Da gab es mir einen Stich ins zerwanderte Herz. Es brauchte nicht lange, um herauszufinden, dass er mein Großonkel war. Irgendwann würde ich darüber einen verwickelten Familienroman schreiben (sehr praktisch in Originalbesetzung zu verfilmen), aber heute waren wir melancholisch wegen dieses Inzests. „Naja, egal“, sagte ich, „des hod uns do no nia gschodt.“

Robert sah hinüber zum Bruderkogel, jetzt sprach er im Tonfall Meryl Streeps:

Ich weiß ein Lied vom Toten Gebirge, von den Gämsen und vom Abendrot, das die Felsen erglühen lässt, von den Almen und den Gräsern, die sich im Wind neigen. Weiß das Tote Gebirge auch ein Lied von mir? Zittert die Luft über den Gipfeln jemals in einer Farbe, die ich an mir hatte, spielen die jungen Murmeltiere ein Spiel, in dem mein Name vorkommt, wirft der Vollmond einen Schatten auf die Gössler Alm, der dem meinen gleicht? Hält der Adler vom Bruderkogel nach mir Ausschau?“

Wir strichen einander wieder die Tränen von den Backen.

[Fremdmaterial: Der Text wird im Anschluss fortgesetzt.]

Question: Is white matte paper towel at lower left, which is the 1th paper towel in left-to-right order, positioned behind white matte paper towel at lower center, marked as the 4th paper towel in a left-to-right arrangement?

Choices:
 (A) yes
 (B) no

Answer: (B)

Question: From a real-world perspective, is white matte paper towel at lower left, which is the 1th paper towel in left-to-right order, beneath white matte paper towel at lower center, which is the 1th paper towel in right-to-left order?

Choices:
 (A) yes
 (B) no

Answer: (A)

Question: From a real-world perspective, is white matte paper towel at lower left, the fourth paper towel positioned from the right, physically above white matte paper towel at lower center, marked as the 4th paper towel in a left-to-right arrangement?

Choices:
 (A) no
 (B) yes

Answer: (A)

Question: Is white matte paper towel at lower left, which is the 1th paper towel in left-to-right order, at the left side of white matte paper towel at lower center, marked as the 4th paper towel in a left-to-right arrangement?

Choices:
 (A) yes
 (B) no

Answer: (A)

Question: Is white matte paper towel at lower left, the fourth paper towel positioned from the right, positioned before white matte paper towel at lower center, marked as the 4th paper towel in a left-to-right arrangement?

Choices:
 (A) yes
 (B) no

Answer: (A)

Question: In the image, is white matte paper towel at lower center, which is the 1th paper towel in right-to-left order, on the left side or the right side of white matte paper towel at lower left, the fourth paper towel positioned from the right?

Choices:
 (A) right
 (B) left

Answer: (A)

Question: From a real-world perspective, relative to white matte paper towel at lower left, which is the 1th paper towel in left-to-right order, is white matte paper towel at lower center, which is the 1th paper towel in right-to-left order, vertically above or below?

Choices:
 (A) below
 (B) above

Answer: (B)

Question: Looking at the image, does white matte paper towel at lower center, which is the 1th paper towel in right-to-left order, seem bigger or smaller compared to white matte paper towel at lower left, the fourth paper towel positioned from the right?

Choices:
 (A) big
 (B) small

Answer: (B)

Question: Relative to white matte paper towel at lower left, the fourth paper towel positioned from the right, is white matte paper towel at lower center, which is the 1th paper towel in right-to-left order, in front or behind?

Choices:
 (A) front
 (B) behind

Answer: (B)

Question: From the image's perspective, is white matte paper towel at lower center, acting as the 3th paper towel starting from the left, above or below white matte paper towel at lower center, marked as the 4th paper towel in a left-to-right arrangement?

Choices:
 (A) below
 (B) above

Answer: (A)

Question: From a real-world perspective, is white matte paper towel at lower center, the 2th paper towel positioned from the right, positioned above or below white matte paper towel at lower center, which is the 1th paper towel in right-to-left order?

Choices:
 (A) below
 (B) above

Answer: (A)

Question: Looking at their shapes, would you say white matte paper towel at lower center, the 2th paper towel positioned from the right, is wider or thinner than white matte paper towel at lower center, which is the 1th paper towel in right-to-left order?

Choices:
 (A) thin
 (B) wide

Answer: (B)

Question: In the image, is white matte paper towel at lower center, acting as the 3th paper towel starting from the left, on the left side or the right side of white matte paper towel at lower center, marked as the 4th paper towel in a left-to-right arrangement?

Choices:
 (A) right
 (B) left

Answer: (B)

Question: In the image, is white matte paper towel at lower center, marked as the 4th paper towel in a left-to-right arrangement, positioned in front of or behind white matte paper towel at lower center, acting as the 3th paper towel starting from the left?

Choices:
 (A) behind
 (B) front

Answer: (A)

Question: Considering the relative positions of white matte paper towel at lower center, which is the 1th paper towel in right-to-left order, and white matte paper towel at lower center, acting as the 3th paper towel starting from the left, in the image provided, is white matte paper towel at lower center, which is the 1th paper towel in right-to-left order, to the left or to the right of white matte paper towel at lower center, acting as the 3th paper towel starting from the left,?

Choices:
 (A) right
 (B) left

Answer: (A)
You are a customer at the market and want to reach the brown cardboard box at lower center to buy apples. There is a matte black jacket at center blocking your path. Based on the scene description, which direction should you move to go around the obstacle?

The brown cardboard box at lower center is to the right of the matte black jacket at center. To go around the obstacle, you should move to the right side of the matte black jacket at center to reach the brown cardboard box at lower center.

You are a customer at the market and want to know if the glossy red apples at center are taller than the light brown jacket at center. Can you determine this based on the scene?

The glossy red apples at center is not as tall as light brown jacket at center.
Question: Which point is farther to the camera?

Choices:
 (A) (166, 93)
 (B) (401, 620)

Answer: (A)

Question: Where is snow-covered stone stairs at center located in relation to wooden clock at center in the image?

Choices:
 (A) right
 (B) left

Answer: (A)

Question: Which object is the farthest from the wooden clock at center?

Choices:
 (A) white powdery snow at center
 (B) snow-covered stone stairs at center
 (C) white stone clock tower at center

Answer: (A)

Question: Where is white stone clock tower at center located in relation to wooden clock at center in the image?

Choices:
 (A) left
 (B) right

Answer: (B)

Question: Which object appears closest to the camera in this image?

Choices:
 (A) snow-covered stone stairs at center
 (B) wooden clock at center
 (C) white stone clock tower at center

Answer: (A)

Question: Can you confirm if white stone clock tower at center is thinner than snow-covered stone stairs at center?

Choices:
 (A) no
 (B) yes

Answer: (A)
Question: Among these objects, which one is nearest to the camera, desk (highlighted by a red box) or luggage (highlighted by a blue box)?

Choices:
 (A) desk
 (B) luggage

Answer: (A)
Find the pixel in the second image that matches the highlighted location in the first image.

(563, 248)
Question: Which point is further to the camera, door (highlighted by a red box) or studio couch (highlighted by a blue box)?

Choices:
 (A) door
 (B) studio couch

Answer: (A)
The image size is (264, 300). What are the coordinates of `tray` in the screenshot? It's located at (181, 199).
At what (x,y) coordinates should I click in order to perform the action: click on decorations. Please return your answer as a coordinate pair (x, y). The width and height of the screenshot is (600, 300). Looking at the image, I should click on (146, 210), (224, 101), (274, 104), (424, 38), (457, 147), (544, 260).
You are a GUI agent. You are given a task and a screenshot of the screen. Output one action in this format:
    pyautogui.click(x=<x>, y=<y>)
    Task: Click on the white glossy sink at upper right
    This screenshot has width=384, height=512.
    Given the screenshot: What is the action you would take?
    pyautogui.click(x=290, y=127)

Im nächsten Sommer führte mich mein erster Weg auf die Gössler Alm. Die Hütte war vom Winter zerwirkt und verschlossen. Der Hund sah mich an und winselte. Mit schwerem Schritt zog ich hinüber ins Widderkar.

Von fern sah ich den Lagerplatz des vorigen Sommers. Darauf lagen (jetzt wird’s schön, aber unwahrscheinlich) im Licht des Sonnenuntergangs eine Löwin und ein Löwe, die eine längere Zeit auf unserem Almboden blieben. Es gehört und ziemte sich, dass die Löwen diesen Ort aufsuchten und ein Denkmal für uns waren.

Ich war guter Dinge und stieg ab, ohne die unwahrscheinlichen Gäste zu stören. Das wird dem Buttinger gut gefallen.